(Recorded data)
'''
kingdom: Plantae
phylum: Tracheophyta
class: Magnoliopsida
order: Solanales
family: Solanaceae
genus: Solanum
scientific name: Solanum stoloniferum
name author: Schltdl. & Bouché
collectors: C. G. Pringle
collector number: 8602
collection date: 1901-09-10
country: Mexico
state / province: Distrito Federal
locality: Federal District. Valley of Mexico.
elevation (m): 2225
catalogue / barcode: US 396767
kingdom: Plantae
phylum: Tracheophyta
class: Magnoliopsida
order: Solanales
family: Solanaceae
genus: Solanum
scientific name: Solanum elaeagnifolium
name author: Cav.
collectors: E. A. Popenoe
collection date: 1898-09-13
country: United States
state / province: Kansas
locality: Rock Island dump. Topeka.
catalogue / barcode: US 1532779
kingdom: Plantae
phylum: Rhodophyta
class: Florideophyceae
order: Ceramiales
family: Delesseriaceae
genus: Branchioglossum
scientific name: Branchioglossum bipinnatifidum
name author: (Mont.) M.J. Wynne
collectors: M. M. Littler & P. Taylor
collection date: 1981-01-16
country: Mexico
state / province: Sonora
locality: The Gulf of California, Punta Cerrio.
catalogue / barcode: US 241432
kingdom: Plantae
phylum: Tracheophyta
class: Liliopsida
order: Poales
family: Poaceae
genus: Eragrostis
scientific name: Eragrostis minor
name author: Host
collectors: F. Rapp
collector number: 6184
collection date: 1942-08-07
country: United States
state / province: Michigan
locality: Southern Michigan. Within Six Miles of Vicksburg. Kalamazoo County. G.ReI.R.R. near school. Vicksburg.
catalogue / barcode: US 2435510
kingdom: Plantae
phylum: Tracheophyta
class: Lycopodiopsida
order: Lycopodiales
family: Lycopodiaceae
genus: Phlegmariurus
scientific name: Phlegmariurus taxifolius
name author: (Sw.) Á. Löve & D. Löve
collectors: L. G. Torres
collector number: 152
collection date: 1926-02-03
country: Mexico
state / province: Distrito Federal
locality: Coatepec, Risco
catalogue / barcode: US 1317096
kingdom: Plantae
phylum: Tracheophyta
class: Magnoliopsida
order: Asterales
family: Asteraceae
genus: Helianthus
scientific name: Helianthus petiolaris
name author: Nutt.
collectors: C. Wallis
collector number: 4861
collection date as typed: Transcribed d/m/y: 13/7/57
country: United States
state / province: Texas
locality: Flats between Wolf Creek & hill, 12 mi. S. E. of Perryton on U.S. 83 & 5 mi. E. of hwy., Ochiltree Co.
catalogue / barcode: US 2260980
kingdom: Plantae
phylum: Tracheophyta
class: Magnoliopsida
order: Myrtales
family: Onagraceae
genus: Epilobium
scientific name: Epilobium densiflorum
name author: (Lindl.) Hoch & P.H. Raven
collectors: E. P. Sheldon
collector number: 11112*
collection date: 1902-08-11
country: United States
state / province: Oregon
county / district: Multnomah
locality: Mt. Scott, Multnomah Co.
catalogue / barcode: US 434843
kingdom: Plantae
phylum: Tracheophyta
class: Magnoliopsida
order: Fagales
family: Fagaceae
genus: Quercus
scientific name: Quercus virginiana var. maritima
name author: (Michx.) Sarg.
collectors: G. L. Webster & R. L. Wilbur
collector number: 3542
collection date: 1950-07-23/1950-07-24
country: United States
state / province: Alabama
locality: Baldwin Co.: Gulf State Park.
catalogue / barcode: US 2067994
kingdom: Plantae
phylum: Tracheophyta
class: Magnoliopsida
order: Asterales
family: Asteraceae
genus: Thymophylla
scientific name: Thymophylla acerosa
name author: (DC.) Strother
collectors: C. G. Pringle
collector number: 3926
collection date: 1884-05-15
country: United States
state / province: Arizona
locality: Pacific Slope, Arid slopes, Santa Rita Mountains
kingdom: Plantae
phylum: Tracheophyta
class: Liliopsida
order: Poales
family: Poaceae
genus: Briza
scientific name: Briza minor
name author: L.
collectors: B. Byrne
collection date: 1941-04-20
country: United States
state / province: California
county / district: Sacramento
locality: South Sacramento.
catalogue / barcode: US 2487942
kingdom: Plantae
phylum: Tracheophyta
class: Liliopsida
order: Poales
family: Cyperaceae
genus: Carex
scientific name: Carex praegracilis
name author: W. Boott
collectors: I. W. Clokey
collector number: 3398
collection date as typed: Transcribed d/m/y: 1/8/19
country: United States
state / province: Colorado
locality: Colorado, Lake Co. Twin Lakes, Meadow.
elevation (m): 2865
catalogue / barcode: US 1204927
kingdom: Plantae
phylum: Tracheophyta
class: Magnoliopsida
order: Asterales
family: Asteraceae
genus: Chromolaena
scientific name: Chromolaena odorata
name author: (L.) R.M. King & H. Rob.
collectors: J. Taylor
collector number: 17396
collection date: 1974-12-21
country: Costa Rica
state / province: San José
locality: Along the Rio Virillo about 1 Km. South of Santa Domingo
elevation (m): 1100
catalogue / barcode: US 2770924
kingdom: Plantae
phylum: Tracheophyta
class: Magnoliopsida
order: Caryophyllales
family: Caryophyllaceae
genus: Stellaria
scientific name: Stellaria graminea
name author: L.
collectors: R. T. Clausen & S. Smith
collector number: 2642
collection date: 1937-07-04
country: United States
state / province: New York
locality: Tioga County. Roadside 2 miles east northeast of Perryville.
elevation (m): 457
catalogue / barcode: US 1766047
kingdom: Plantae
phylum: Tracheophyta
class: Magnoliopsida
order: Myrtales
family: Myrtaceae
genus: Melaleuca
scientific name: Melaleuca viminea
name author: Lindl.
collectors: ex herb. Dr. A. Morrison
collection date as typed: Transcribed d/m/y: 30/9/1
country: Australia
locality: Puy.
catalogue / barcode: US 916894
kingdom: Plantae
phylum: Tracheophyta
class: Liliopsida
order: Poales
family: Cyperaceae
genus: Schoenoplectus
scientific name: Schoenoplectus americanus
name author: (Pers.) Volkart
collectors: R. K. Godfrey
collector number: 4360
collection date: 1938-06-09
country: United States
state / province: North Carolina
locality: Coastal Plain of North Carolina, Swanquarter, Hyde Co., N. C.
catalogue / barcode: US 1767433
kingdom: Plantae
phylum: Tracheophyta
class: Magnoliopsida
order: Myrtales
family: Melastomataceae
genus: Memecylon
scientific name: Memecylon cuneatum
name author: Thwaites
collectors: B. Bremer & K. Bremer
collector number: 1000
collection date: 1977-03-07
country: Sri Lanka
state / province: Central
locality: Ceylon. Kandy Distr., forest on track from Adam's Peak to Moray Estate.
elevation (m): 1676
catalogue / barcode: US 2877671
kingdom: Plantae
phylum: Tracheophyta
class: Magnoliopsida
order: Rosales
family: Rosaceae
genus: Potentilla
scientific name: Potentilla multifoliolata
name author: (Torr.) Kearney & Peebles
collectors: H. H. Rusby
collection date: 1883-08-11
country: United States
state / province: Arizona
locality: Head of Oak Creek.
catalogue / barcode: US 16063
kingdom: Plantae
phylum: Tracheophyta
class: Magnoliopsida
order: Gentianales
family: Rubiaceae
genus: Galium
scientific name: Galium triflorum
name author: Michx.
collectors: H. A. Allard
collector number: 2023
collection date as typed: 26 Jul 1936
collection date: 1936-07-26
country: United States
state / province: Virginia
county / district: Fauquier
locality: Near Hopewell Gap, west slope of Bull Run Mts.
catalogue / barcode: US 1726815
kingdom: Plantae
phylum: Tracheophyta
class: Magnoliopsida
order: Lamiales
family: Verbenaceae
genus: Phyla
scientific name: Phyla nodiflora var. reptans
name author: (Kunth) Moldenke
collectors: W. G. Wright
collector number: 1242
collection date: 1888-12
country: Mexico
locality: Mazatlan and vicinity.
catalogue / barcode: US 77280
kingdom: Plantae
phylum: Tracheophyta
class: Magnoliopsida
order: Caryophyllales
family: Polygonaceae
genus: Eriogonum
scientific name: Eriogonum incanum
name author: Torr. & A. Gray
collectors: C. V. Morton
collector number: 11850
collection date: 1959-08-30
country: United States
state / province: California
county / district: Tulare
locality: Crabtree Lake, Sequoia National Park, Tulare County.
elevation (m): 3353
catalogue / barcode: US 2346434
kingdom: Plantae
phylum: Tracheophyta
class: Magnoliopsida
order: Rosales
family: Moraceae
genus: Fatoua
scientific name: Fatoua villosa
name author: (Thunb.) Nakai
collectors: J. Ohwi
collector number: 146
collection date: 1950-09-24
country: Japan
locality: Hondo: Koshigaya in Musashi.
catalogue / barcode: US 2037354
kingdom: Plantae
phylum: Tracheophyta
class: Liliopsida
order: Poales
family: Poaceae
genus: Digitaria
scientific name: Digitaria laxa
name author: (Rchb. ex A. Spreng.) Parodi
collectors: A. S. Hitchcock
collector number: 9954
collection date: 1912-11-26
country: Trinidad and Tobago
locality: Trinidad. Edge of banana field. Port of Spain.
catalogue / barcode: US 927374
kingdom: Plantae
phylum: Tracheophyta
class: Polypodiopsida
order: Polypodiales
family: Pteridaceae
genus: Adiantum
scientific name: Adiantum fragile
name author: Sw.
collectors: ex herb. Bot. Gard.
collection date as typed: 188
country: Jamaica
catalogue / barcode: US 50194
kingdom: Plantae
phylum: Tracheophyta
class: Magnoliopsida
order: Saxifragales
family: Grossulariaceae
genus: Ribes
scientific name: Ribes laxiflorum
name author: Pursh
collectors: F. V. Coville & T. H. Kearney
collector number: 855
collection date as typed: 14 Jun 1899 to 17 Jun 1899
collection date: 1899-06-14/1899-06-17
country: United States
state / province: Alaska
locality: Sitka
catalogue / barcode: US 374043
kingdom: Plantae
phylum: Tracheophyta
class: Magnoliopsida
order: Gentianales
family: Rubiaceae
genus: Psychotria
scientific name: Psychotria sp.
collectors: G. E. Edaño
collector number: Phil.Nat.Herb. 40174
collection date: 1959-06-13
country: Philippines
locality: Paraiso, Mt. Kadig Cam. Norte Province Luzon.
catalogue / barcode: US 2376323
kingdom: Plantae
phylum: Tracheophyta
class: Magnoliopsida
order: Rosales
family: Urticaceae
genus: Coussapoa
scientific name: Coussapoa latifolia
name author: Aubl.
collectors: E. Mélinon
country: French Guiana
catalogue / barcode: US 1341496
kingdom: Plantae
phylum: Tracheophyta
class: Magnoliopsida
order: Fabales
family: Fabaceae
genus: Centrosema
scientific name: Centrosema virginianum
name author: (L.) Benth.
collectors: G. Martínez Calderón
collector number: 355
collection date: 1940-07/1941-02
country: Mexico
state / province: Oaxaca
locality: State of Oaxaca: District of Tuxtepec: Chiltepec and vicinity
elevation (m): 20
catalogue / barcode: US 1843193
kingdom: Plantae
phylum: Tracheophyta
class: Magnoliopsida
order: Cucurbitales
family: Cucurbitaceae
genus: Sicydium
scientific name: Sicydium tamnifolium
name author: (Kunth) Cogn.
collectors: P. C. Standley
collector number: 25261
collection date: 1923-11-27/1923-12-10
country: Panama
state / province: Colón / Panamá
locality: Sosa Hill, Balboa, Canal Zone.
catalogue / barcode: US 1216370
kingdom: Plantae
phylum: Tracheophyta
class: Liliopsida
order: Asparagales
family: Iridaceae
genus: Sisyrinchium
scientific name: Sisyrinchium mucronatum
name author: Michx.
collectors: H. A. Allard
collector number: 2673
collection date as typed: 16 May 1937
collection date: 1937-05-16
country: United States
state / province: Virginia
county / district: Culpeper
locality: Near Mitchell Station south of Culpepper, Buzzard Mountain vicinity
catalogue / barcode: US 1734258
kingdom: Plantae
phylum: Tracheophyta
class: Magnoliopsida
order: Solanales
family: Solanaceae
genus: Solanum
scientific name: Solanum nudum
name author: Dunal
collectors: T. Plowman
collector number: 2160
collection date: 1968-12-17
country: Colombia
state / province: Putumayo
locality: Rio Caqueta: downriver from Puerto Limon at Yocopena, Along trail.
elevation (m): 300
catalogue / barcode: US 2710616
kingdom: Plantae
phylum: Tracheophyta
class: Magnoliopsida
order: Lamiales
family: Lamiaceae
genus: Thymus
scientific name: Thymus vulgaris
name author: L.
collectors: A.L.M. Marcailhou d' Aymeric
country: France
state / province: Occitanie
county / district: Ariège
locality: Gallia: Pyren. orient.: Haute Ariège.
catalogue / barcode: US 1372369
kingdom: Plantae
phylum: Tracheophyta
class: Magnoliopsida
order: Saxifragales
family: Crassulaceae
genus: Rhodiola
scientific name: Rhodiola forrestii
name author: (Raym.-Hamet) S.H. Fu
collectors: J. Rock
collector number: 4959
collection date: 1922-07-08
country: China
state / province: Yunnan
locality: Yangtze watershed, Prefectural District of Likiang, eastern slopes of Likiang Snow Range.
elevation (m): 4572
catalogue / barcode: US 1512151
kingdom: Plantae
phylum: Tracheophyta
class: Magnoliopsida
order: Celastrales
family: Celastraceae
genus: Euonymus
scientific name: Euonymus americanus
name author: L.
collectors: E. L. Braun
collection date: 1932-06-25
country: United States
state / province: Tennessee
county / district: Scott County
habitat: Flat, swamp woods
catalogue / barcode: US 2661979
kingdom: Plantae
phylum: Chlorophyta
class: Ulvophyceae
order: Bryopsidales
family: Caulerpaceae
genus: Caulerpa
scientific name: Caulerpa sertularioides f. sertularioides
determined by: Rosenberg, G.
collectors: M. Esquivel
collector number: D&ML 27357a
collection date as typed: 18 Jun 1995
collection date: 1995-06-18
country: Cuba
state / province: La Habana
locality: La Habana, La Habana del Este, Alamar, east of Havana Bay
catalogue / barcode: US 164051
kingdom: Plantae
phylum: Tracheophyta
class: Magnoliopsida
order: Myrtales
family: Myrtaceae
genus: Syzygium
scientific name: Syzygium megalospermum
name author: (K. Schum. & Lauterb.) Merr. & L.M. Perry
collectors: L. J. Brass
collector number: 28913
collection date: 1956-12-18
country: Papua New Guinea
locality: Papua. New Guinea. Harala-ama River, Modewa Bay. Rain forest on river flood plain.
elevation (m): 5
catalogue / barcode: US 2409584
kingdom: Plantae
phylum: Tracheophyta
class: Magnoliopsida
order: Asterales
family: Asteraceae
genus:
'''
Give the lines in the records above, from the line with "county / district: Tulare" to the line with "family: Grossulariaceae", both included, as a numbered list with blank lines left out.

1. county / district: Tulare
2. locality: Crabtree Lake, Sequoia National Park, Tulare County.
3. elevation (m): 3353
4. catalogue / barcode: US 2346434
5. kingdom: Plantae
6. phylum: Tracheophyta
7. class: Magnoliopsida
8. order: Rosales
9. family: Moraceae
10. genus: Fatoua
11. scientific name: Fatoua villosa
12. name author: (Thunb.) Nakai
13. collectors: J. Ohwi
14. collector number: 146
15. collection date: 1950-09-24
16. country: Japan
17. locality: Hondo: Koshigaya in Musashi.
18. catalogue / barcode: US 2037354
19. kingdom: Plantae
20. phylum: Tracheophyta
21. class: Liliopsida
22. order: Poales
23. family: Poaceae
24. genus: Digitaria
25. scientific name: Digitaria laxa
26. name author: (Rchb. ex A. Spreng.) Parodi
27. collectors: A. S. Hitchcock
28. collector number: 9954
29. collection date: 1912-11-26
30. country: Trinidad and Tobago
31. locality: Trinidad. Edge of banana field. Port of Spain.
32. catalogue / barcode: US 927374
33. kingdom: Plantae
34. phylum: Tracheophyta
35. class: Polypodiopsida
36. order: Polypodiales
37. family: Pteridaceae
38. genus: Adiantum
39. scientific name: Adiantum fragile
40. name author: Sw.
41. collectors: ex herb. Bot. Gard.
42. collection date as typed: 188
43. country: Jamaica
44. catalogue / barcode: US 50194
45. kingdom: Plantae
46. phylum: Tracheophyta
47. class: Magnoliopsida
48. order: Saxifragales
49. family: Grossulariaceae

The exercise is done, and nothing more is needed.